Kleinsorge’s explanation, noted Blume “must have been convincing: that summer, in 1946, Miss Sasaki decided to convert to Catholicism.” She helped to start an orphanage a year later and took vows as Sister Dominique Sasaki in 1957. Indeed, Father Siemes claimed that the relief work done in the immediate aftermath of the bombing was,in the eyes of the people, a greater boost for Christianity than all our work during the preceding long years.”

For his part, Wilhelm Kleinsorge later became a Japanese citizen, taking the name Makoto Takakura. “When Hiroshima was destroyed,” he explained, “I became determined to become Japanese… I want to remain forever in Hiroshima, as an instrument of God’s will.” Before he died in 1977 (as a “living corpse,” according to a note in his hospital chart), he claimed only to read the Bible and railway timetables, since they were “the only two sorts of texts… that never told lies.”

That was one of the details Hersey learned when he returned to Hiroshima in 1985 for a follow-up article. But that same year, he also published a novel called The Call. Based on the experience of Christian missionaries like his father, it questioned the effectiveness of the entire mission enterprise in Asia.

Father Lasalle, who also tried to incorporate Zen practices into Catholicism, oversaw construction of Hiroshima’s Memorial Cathedral of World Peace – CC BY-SA 3.0 (Taisyo)

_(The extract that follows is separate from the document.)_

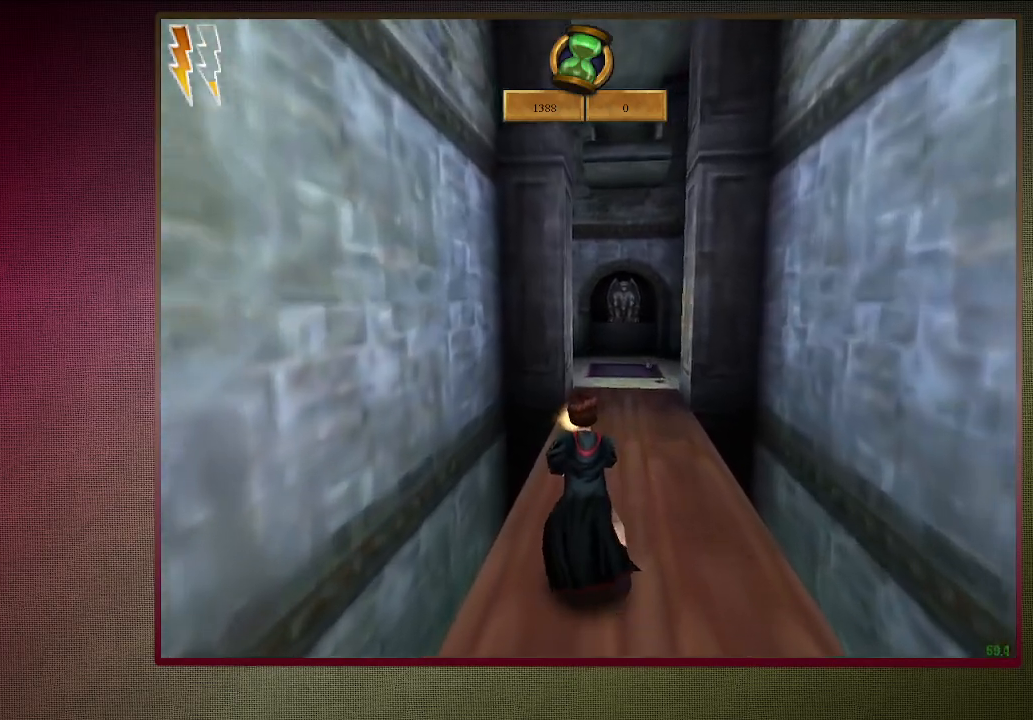
{"keys": ["shift", "space", "w"], "mouse": [], "events": []}
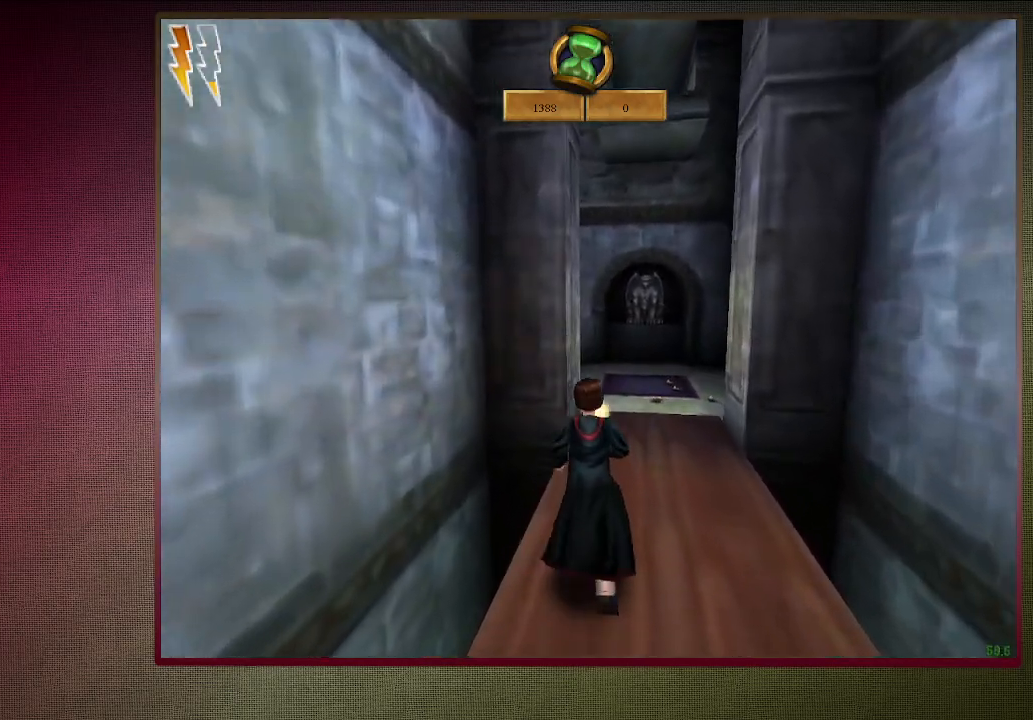
{"keys": ["d", "shift", "space", "w"], "mouse": [], "events": [[167, "d", "down"]]}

Hoping to stem the spread of Communism, Gen. Douglas MacArthur had openly celebrated the American occupation of Japan as “an opportunity without counterpart since the birth of Christ for the spread of Christianity among the peoples of the Far East.” But while the occupation czar opened the door for hundreds of Protestant and Catholic missionaries and millions of Bibles to come to Japan, conversion stories like Toshiko Sasaki’s remained unusual. After six years of occupation, the number of Japanese Catholics had grown by just 50,000, while the Protestant figure had only recovered to where it was before the war. To this day, less than 1% of the Japanese population is Christian.  

But while Japanese pastors like Kiyoshi Tanimoto and Western missionaries like Wilhelm Kleinsorge made few disciples in that nation, they and Toshiko Sasaki did succeed in fulfilling a basic mission of Christians at all times and in all places: to bear witness to the truth.

Un-Christmas-y as it may sound, I’m glad I revisited the terrible story of Hiroshima just before the wondrous story of Jesus’ birth. For how else can we truly hear the angels’ announcement of peace on Earth if we don’t understand the most profound absence of peace that humans can imagine and inflict?

So let me close with this English translation of Pope John Paul II’s closing prayer at the Hiroshima Peace Memorial in February 1981:

Hear my voice, for it is the voice of the victims of all wars and violence among individuals and nations;

Hear my voice, for it is the voice of all children who suffer and will suffer when people put their faith in weapons and war;

Hear my voice when I beg you to instill into the hearts of all human beings the wisdom of peace, the strength of justice and the joy of fellowship;

Hear my voice, for I speak for the multitudes in every country and in every period of history who do not want war and are ready to walk the road of peace;

Hear my voice and grant insight and strength so that we may always respond to hatred with love, to injustice with total dedication to justice, to need with the sharing of self, to war with peace.

O God, hear my voice and grant unto the world your everlasting peace.